Among the trends and media that to some extent shaped me as a 90s kid—Beanie Babies, Tamagotchis, Pokémon, and so on—the book Frindle stands out as a particularly strange and perhaps underrated work in terms of its influence. For the uninitiated, it’s a story about a fifth-grade troublemaker with a strict teacher who discovers that words are made up by people and sets out to turn the pen into…yep, the frindle.
I’m not sure exactly when I encountered this book—it was published in 1996, so in theory I could have read it as early as the first grade. That feels a bit young though, because the age of the protagonist suggests its reading level is a good measure higher than that of a 6-year-old. I definitely associate it with elementary school, which for me ran from kindergarten to fifth grade, so let’s just plop me right in the middle and say I read it in third grade because I was advanced but not a genius. You know, an approachable 8-year-old intellectual.

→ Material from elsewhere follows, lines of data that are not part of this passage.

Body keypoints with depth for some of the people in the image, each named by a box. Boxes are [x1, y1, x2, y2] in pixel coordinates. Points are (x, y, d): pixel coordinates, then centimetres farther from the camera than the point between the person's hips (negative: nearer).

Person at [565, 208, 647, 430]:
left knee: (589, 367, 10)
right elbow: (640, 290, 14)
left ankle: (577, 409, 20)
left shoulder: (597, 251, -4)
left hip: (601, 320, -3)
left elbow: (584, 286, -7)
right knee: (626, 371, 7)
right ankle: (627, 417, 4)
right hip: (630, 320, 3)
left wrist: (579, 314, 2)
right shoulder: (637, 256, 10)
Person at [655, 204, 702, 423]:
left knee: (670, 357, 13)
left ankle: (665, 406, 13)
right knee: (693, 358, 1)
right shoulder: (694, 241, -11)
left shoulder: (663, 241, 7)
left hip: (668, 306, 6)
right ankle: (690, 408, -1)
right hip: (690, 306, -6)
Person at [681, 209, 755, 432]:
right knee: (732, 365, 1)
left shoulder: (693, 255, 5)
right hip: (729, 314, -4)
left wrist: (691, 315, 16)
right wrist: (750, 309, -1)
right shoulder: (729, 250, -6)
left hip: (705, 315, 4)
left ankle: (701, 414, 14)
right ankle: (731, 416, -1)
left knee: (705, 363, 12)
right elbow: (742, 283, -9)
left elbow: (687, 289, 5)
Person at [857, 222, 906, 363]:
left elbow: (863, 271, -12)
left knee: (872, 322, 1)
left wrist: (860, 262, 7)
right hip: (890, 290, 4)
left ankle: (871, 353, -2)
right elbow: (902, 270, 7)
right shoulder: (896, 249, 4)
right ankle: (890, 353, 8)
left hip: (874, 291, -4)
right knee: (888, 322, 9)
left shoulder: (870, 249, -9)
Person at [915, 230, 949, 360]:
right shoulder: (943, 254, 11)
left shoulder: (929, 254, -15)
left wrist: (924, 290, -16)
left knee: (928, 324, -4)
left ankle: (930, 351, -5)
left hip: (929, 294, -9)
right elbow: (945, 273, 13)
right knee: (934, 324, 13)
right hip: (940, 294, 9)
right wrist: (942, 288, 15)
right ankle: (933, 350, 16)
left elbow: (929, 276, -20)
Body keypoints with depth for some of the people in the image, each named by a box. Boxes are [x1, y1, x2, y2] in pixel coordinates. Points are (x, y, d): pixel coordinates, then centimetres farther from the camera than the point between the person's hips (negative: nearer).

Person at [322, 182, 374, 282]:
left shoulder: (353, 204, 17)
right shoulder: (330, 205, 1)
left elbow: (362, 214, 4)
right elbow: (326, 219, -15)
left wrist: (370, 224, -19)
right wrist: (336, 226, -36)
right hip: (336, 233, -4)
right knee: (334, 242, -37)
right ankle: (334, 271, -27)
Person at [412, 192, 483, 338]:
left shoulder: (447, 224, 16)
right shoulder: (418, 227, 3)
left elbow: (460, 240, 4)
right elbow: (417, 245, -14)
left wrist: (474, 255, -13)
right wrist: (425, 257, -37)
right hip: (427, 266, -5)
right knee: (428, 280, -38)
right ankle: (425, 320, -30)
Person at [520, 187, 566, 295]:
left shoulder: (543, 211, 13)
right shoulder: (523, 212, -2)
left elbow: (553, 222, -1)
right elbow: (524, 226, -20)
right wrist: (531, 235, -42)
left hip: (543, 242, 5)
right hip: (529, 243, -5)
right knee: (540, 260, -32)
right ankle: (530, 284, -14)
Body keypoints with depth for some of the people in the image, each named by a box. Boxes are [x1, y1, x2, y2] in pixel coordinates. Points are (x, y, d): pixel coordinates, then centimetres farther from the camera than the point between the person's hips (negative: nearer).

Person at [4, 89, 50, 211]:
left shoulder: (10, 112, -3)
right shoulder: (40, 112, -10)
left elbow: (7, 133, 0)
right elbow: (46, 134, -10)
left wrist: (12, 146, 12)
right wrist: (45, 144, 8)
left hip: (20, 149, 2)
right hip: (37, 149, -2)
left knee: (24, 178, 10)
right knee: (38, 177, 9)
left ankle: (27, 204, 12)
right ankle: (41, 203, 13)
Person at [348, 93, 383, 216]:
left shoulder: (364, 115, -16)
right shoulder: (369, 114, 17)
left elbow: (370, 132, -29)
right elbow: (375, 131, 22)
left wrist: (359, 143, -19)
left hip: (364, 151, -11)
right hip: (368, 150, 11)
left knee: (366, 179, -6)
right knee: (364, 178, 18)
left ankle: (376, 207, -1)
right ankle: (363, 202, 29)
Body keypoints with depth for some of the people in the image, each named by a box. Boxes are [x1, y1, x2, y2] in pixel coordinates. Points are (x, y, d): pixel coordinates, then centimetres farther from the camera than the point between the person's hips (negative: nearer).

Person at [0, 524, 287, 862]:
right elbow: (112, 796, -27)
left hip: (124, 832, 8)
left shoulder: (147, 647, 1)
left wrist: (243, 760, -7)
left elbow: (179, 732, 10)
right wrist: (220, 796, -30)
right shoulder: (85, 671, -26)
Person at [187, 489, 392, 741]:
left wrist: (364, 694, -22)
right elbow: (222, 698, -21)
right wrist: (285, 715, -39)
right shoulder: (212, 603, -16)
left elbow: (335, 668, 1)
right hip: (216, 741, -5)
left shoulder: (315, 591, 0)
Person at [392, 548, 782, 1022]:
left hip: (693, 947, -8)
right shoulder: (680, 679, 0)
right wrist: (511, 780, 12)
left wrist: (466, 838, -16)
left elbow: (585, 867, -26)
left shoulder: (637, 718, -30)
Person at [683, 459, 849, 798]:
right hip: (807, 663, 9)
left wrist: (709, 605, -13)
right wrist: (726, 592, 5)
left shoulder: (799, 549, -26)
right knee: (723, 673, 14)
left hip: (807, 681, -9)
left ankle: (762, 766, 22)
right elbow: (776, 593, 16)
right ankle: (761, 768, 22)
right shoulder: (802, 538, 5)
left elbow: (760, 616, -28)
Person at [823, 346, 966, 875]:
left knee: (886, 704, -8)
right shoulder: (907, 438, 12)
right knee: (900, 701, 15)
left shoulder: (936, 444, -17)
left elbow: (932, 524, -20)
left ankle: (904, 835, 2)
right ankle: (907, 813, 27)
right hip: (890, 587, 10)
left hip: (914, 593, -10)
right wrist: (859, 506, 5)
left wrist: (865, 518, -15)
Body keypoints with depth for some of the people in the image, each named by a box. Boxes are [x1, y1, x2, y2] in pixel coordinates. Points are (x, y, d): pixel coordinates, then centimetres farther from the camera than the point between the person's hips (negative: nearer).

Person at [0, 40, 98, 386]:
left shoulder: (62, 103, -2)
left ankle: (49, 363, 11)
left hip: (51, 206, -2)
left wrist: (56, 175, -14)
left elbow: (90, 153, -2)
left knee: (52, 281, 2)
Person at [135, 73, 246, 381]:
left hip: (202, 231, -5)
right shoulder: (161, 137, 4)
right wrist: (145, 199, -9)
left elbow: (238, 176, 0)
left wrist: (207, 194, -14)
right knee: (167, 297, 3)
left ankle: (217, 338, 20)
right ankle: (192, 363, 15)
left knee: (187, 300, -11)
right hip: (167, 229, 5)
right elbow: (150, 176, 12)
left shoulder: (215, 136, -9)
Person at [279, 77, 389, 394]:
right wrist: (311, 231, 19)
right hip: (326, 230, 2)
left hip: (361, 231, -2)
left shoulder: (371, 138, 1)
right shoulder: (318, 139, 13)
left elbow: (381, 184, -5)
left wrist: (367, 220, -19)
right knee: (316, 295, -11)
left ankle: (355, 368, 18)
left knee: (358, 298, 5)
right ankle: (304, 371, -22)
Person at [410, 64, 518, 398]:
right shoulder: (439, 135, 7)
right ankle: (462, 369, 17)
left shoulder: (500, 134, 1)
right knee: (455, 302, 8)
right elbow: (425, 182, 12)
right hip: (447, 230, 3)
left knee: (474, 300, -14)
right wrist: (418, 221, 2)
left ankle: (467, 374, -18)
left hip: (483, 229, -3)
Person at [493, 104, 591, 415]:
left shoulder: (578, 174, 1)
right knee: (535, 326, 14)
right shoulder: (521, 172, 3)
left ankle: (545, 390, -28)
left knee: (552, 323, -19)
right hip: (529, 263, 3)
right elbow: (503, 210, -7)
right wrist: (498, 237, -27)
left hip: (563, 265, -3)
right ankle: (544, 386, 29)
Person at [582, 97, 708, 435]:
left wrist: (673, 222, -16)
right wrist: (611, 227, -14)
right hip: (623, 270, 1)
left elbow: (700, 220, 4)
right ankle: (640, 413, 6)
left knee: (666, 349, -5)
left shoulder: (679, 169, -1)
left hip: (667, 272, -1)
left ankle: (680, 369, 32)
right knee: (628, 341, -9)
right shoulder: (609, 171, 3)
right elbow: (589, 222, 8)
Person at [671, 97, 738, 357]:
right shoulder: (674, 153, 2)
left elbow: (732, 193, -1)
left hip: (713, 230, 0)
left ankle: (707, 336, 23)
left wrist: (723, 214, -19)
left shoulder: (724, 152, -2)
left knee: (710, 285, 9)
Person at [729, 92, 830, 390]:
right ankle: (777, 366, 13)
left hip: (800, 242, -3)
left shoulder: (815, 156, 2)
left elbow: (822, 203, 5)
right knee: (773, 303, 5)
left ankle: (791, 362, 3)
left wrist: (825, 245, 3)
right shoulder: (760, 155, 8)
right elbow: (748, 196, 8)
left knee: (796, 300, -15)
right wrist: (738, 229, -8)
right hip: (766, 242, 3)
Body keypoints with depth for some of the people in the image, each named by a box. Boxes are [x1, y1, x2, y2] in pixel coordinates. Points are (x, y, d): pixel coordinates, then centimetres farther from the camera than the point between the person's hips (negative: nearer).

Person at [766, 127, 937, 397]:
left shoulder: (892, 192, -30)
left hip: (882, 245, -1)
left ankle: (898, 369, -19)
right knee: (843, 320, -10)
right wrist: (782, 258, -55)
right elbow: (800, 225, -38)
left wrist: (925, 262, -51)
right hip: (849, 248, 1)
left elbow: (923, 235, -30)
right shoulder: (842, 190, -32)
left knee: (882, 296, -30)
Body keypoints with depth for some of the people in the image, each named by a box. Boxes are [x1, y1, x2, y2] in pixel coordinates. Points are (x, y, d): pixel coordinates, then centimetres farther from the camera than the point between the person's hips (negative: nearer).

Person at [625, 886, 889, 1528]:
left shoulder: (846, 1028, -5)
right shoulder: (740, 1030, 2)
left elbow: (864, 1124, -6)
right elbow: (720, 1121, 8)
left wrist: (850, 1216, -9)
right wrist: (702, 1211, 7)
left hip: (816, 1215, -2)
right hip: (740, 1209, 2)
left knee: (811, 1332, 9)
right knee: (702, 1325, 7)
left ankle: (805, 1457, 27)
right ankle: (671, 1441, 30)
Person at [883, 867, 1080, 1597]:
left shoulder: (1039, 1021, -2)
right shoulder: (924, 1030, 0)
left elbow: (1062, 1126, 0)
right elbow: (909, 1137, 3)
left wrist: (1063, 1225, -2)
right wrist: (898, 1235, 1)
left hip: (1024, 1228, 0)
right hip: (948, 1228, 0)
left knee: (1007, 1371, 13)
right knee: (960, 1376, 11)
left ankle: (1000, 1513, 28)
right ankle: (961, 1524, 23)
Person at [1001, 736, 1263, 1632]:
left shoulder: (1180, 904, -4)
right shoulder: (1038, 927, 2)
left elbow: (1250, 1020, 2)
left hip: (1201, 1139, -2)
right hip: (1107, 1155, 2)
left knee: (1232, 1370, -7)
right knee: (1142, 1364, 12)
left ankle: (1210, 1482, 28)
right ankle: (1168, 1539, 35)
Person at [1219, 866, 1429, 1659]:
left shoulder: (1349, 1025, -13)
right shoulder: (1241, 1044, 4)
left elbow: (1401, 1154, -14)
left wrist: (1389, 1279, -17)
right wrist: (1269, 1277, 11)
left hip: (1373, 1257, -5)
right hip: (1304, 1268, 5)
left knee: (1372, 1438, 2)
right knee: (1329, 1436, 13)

Reflecting on Frindle more or less 25 years after I first read it is fun because while I haven’t actually gone through it again, it randomly occurred to me that I’ve been thinking a lot about its core message lately. The protagonist, Nicholas Allen, invents a new word for a pen, and Mrs. Granger punishes this silliness the more and more it catches on in their school. This of course makes it more popular, then it becomes a national sensation, and eventually it ends up in the dictionary. I find the story not only a clever way to express creativity in kids, but low key…a Zen approach to life? Words are made up! They’re concepts. Metaphors. A thing is not actually the name you assign to it, or even a thing. It’s just what it is prior to any labels that could be placed on it—the kind of idea I got pretty high-minded about and potentially even lost in a few weeks back.
This is a pretty cool and (I imagine, due to its popularity over the years) mind-expanding notion to teach to kids. At first it’s crazy—the dictionary, Lord of Words, is written by people? And subject to evolution? If enough people use a word and commonly understand it to represent something, it goes in there? WHAT. All of a sudden it makes total sense. Let’s frindle it up in here!
As an adult in my 30s, I think a lot about different thresholds, and how so many of them aren’t replicable, clear lines even if we try to make them so. Childhood to adulthood. Amateur to professional. Subjective idea to objective fact. Ink-filled writing utensil to pen. Or frindle. It’s funny to consider that a story about a kid stubbornly projecting gibberish onto a simple tool might have influenced that view of the world from a young age. Then again, I grew up during Pixar’s unprecedented run of original excellence in animated “children’s” movies. Toys that taught me to accept change. Monsters that taught me how love conquers fear (and how capitalism can yield corruption?). Fish that taught me the importance of trust and how differences don’t define you. There was a lot of heady stuff underpinning the colorful and silly worlds in which I immersed myself. I guess the best content for kids always has that.
In any case, add Frindle to the list of books I would like to read to children of my own if I have them one day. It might be a big gap from that to Seeing is Forgetting the Name of the Thing One Sees, a very Zen-sounding book on my own adult reading list, but I’d wager the seed it plants could similarly grow in the direction of that sort of curiosity over time.